Plus encore, il nous a semblé que la reconnaissance spirituelle est également un moteur. Tout au long de l’enquête, le « religieux » est apparu présent avec des intensités différentes et dans toutes les dimensions des interactions mais largement refoulé, considéré comme risqué, souvent laissé en jachère, assez peu exploité par les responsables de structures…

Les appréhensions à entrer dans le dialogue sont d’autant plus étranges que les cultures religieuses musulmanes et chrétiennes sont proches : l’islam fait partie de la famille des religions abrahamiques, il se développe sur un fond culturel commun avec le judaïsme et le christianisme.

Qu’est-ce qui vous a motivé à participer au Prix Vigie de la laïcité ?

 

La Fédération de l’Entraide Protestante travaille au quotidien avec ses associations adhérentes, la question de la laïcité. Elle propose des formations, dans son réseau, au module Valeurs de la République et Laïcité et s’informe de toutes les initiatives existantes pour témoigner d’une vision ouverte de ce principe constitutionnel, malmené dans l’espace public.

Notre enquête action montre autre chose que des dysfonctionnements ou des alarmes, nous avons envie de la faire connaitre au plus grand nombre possible. Elle va à contre-courant des idées reçues d’un grand nombre de médias et même de responsables politiques. Ainsi, lorsque nous avons eu connaissance du Prix Vigie de la laïcité, il nous a semblé que la publication que nous venions de réaliser pouvait contribuer à enrichir le travail réalisé d’une ressource supplémentaire. Nous avions le sentiment que notre publication était une mise en pratique des messages forts de la Vigie de la laïcité. C’est ainsi que nous avons participé au prix.

Vous faîtes partie d’une association protestante qui indique dans sa charte qu’elle applique la laïcité.
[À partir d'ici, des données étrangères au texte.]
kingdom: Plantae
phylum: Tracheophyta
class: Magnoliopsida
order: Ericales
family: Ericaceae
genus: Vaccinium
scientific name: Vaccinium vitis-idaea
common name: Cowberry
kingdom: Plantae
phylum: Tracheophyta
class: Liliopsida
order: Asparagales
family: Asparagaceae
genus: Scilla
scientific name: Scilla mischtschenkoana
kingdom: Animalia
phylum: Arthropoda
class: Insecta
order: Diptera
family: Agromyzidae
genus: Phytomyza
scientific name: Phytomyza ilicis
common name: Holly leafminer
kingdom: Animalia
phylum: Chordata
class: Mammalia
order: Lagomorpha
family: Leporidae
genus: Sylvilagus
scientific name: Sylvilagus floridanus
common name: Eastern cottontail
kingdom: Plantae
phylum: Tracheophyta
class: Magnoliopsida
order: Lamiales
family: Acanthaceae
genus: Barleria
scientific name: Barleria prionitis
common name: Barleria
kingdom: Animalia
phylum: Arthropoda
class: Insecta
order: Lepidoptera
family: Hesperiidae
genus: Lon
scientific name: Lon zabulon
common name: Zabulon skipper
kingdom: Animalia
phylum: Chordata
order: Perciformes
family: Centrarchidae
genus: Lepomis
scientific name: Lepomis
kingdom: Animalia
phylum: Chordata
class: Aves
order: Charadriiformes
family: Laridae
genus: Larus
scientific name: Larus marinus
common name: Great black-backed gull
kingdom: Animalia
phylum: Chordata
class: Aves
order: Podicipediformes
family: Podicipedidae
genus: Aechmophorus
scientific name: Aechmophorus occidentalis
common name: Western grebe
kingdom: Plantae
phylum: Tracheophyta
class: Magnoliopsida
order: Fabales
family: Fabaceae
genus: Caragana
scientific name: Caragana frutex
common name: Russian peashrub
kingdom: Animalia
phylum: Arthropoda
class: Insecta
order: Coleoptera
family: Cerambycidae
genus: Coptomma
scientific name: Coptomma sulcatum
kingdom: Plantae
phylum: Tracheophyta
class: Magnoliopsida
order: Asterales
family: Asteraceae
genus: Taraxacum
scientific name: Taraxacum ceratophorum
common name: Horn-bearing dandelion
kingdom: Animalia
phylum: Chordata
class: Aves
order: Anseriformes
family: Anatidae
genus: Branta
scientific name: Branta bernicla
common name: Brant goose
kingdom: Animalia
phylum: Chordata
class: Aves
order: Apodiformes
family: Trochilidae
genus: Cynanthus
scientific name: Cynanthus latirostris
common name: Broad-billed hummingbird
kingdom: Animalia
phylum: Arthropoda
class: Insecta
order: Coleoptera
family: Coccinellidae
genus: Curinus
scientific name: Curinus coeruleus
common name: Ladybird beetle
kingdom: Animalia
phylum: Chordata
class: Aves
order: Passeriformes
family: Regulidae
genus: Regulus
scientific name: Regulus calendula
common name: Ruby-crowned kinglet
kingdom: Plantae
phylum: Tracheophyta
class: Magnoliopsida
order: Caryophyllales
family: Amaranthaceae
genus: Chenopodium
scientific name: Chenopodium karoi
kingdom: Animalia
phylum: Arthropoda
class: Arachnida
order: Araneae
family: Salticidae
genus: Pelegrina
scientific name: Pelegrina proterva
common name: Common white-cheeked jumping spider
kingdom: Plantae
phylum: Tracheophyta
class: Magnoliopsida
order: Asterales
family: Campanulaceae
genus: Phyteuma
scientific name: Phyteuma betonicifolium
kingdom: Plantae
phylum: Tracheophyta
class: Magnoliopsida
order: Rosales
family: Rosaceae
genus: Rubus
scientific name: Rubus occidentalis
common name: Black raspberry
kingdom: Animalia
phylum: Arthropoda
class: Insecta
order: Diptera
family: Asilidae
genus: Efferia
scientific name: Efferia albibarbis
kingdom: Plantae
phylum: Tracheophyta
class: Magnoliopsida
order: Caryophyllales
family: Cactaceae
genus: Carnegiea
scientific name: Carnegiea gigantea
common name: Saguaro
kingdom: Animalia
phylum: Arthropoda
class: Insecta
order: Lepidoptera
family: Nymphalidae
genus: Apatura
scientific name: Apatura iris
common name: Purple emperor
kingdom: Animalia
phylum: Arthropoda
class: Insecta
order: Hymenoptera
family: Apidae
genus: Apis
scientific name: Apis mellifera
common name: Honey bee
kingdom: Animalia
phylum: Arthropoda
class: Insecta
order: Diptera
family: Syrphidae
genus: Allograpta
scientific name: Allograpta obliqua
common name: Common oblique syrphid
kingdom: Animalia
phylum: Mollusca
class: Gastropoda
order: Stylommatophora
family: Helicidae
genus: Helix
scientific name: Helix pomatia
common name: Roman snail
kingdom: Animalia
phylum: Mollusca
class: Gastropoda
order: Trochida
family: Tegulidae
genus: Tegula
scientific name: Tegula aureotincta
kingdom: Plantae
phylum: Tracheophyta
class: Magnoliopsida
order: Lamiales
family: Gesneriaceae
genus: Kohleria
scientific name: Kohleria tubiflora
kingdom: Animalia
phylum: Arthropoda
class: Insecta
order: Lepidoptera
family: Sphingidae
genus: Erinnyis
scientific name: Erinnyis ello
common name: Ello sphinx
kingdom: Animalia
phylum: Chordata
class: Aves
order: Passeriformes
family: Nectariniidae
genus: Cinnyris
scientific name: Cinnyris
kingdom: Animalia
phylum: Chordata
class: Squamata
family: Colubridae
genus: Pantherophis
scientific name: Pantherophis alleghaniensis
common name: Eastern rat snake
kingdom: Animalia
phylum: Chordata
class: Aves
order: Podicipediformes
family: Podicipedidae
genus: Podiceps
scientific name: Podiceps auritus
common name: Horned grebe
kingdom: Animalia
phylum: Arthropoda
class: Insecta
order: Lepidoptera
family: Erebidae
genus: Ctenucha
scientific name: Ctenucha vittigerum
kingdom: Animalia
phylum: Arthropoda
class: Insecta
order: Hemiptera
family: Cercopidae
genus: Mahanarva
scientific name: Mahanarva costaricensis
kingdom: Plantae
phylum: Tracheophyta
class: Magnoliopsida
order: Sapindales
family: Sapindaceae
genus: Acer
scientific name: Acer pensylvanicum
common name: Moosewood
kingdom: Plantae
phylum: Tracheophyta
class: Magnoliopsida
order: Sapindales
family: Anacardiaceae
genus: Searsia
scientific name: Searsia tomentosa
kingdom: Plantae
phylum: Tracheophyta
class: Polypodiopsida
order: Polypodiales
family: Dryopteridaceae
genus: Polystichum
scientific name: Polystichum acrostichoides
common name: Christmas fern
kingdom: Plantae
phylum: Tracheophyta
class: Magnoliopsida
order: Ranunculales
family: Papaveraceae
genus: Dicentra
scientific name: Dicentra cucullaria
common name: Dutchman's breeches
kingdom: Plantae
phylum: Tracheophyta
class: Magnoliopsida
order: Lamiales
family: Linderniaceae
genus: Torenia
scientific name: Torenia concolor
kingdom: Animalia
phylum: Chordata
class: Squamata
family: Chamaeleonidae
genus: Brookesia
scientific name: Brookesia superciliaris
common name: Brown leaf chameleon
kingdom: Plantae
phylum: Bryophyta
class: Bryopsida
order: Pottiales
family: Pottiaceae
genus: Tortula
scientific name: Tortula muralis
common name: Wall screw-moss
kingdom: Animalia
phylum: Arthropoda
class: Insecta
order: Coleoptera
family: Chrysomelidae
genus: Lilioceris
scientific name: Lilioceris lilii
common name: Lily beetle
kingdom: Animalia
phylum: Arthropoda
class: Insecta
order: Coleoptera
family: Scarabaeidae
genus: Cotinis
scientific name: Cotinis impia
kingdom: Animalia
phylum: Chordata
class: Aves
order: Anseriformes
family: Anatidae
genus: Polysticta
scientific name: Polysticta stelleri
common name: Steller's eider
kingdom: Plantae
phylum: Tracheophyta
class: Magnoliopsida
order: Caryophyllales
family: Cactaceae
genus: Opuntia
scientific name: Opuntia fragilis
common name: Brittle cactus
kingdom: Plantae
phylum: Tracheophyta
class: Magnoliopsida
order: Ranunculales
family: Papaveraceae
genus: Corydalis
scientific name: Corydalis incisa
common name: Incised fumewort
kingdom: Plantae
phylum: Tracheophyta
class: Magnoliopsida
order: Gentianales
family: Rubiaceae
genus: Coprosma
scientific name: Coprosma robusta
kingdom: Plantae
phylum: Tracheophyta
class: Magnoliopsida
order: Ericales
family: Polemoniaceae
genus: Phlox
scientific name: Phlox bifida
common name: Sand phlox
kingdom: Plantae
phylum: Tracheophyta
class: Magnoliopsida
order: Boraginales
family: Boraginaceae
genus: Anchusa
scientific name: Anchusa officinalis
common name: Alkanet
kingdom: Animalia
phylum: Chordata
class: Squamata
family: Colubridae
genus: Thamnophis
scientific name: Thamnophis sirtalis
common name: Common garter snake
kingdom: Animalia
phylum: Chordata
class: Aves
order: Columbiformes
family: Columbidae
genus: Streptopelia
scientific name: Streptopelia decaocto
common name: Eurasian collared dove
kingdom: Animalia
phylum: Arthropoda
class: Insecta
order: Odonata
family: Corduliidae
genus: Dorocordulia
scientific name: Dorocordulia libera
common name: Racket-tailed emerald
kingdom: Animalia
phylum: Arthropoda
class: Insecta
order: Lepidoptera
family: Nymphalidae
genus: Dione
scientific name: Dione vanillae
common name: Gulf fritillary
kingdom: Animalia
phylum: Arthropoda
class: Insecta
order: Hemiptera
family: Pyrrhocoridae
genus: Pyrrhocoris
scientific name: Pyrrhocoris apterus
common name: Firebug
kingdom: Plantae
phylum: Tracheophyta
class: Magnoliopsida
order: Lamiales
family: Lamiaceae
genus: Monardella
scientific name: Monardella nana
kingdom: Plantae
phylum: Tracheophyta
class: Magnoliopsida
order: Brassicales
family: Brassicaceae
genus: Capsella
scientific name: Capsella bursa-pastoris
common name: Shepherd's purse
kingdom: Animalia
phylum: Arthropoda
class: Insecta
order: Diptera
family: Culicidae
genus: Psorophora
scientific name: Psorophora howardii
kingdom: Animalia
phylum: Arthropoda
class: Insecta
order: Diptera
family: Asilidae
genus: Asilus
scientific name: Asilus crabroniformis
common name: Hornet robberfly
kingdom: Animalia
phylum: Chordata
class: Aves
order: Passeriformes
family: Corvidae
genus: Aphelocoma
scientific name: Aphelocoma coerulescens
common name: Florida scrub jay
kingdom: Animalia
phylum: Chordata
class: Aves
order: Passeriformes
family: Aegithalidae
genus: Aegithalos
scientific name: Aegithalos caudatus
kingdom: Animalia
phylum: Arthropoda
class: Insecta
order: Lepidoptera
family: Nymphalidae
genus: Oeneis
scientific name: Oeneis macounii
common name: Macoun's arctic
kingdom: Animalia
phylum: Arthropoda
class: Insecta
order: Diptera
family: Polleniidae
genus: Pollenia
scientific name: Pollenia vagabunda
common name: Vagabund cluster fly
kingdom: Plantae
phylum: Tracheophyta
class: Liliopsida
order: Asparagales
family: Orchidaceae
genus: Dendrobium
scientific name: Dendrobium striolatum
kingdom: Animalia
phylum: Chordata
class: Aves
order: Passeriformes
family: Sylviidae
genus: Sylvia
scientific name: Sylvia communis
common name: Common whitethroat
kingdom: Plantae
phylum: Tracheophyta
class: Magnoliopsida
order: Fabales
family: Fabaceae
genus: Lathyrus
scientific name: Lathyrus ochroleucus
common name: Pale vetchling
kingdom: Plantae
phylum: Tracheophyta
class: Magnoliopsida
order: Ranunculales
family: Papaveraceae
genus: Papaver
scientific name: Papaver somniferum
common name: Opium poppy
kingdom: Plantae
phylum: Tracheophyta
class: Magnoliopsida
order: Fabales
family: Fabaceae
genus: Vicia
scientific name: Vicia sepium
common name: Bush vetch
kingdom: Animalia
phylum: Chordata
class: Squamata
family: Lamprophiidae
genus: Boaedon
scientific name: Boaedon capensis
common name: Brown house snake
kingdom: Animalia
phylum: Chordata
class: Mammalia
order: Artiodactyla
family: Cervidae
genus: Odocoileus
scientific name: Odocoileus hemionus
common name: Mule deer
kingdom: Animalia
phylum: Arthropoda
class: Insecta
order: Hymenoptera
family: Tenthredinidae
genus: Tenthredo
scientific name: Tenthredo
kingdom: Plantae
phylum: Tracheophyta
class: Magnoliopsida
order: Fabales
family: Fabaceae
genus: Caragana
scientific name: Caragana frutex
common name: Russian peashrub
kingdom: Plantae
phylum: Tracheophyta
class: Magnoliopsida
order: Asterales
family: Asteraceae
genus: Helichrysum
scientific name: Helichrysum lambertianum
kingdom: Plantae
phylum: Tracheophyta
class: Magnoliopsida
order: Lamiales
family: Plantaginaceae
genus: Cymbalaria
Comment concevez-vous cette articulation entre projet associatif de conviction spirituelle et laïcité ?

 

La Fédération de l’Entraide Protestante est un réseau d’inspiration chrétienne, mais nos associations inscrivent leur action dans le respect strict du cadre républicain. Nous sommes aussi très attachés à la liberté religieuse. Pour nous, la laïcité n’est pas une contrainte, une mise en tension avec notre projet associatif : elle est au contraire une condition de possibilité de notre engagement. Autrement dit, nous sommes laïcs et protestants.

Notre inspiration protestante est d’abord une dynamique éthique : la dignité et l’accueil inconditionnels de toute personne, le refus de toute discrimination, l’attention aux plus vulnérables. La laïcité contribue à créer cet espace commun où chacun peut trouver une place, indépendamment de ses croyances.

En somme, la laïcité ne nous demande pas de renoncer à ce qui nous anime ; elle nous rappelle comment l’exprimer de manière non exclusive. Elle est le cadre dans lequel notre engagement de service, inspiré mais non prosélyte, peut se déployer au service de tous.